Estaba anocheciendo y las luces traseras rojas de los coches de la carretera se iluminaban delante nuestra y luego se desplazaban a la derecha e iban desapareciendo, dejándonos al conductor y a mí casi los únicos en todo el carril. A mi izquierda veía pasar luces procedentes de ventanas de hoteles, un cartel luminoso de Coca-Cola, señales de tráfico de curvas peligrosas, farolas con una luz tenue que guiaban el camino… Ahora, por mi derecha contemplaba la ciudad toda iluminada, grande y resplandeciente, y a medida que subíamos más altitud se iba encogiendo más y más y daba la sensación de que éramos nosotros los que nos hacíamos grandes.
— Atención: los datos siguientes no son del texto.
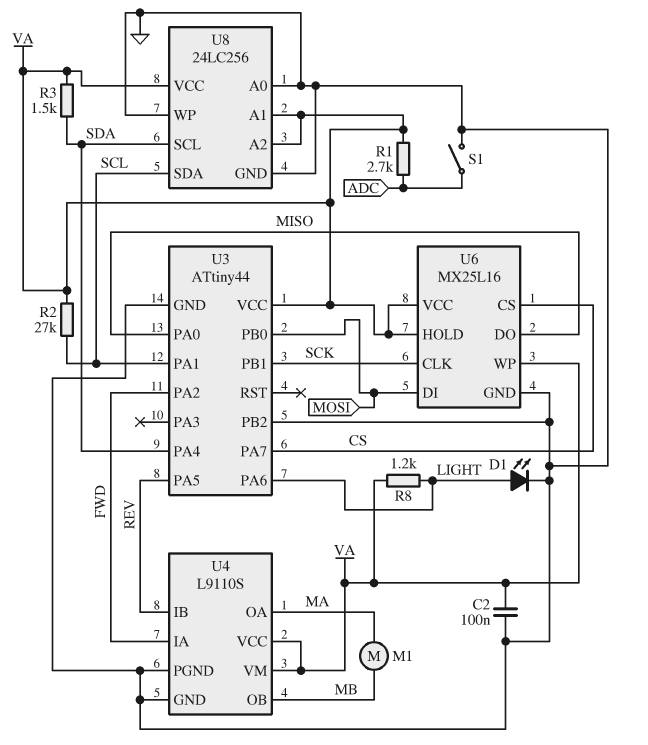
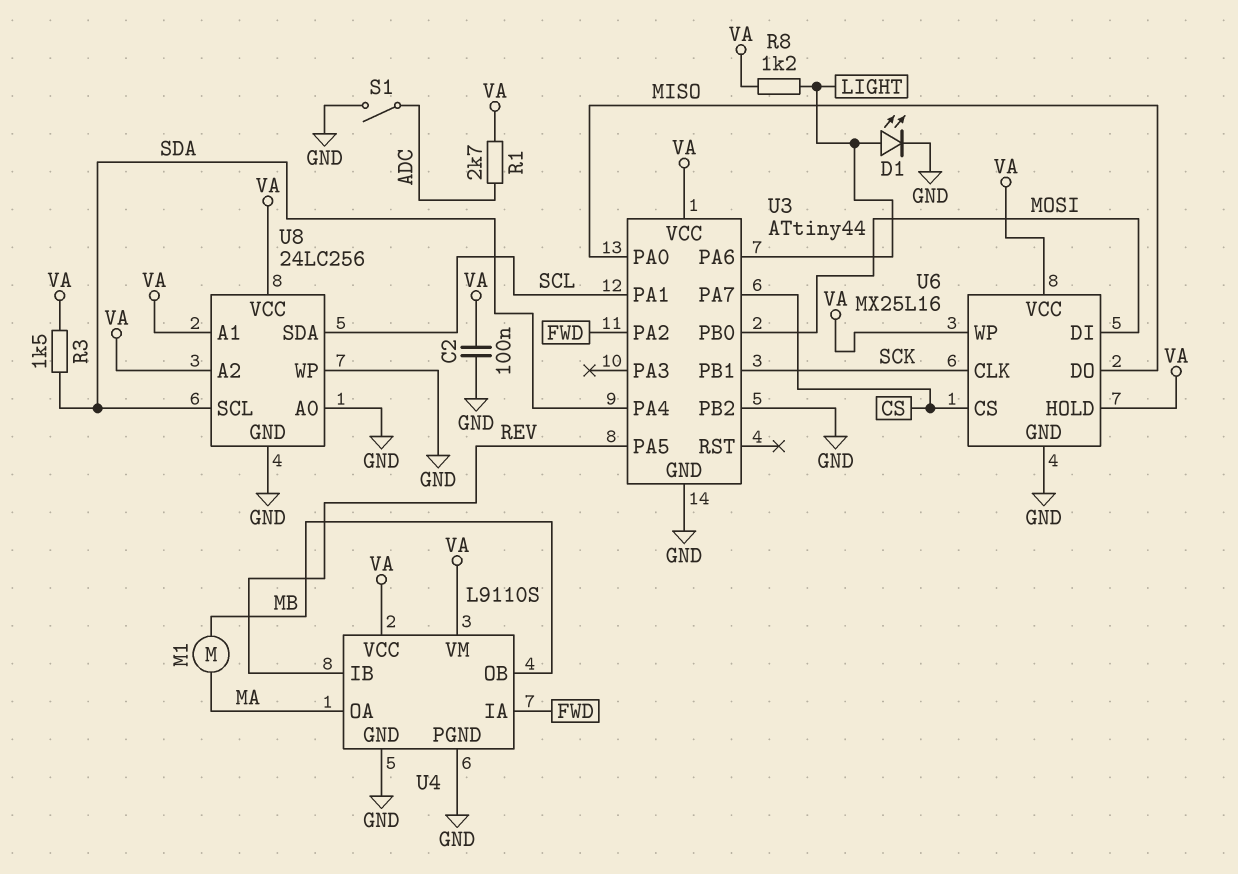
R2: 27k (SCL, VA) -> none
No lograba distinguir qué era cada mota de color, miles de luces se encargaban de mantener la ciudad viva y vibrante, una vistas mágicas que me hicieron sentir un placer enorme de vivir en un lugar así. La verdad me estaba sintiendo aún peor de lo que me imaginaba, los cambios bruscos de sentido y las curvas tan pronunciadas me hacían creer que estaba dentro de un cohete siendo propulsado fuera de la atmósfera. Apoyé la cabeza en el respaldo y mantuve la mirada fija a las luces de la carretera cuando de pronto escucho una voz grave e imponente. Creo que se dirige a mí.
—¿Todo bien ahí detrás?
—Sí, todo bien—Respondo. El timbre de su voz me recuerda al de mi padre. Su imagen sigue grabada en mi memoria después de cinco años desde que falleció y un escalofrío hiela mi cuerpo al escuchar la similitud.
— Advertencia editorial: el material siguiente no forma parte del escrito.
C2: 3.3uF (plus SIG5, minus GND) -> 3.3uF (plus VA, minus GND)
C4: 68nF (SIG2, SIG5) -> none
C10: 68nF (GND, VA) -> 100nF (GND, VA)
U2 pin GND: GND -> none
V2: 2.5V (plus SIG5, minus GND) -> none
—Esta carretera es muy enrevesada. No se preocupe, ya mismo llegamos a su destino.
—Estupendo, gracias.
No logro distinguir donde nos encontramos. Repentinamente, una oscuridad acecha y toda claridad desaparece en un abrir y cerrar de ojos. Estoy confuso y paralizado, sin embargo, una sensación de paz me tranquiliza los pensamientos y todo el miedo que he tenido desde pequeño a la penumbra noche se disipa.
—Ya hemos llegado a su destino.
—¿Cómo es posible? ¿Por qué está todo oscuro?—Recupero mi voz. Alzo mi brazo y tras varios intentos logro toparme con el hombro del conductor. Al momento, la calidez de una mano se posa sobre la mía y un destello blanco comienza a asomar desde la luna del coche y se agranda por segundos.
—Hijo, he venido a acompañarte. Te he esperado todos estos años. Sujeta mi mano y respira.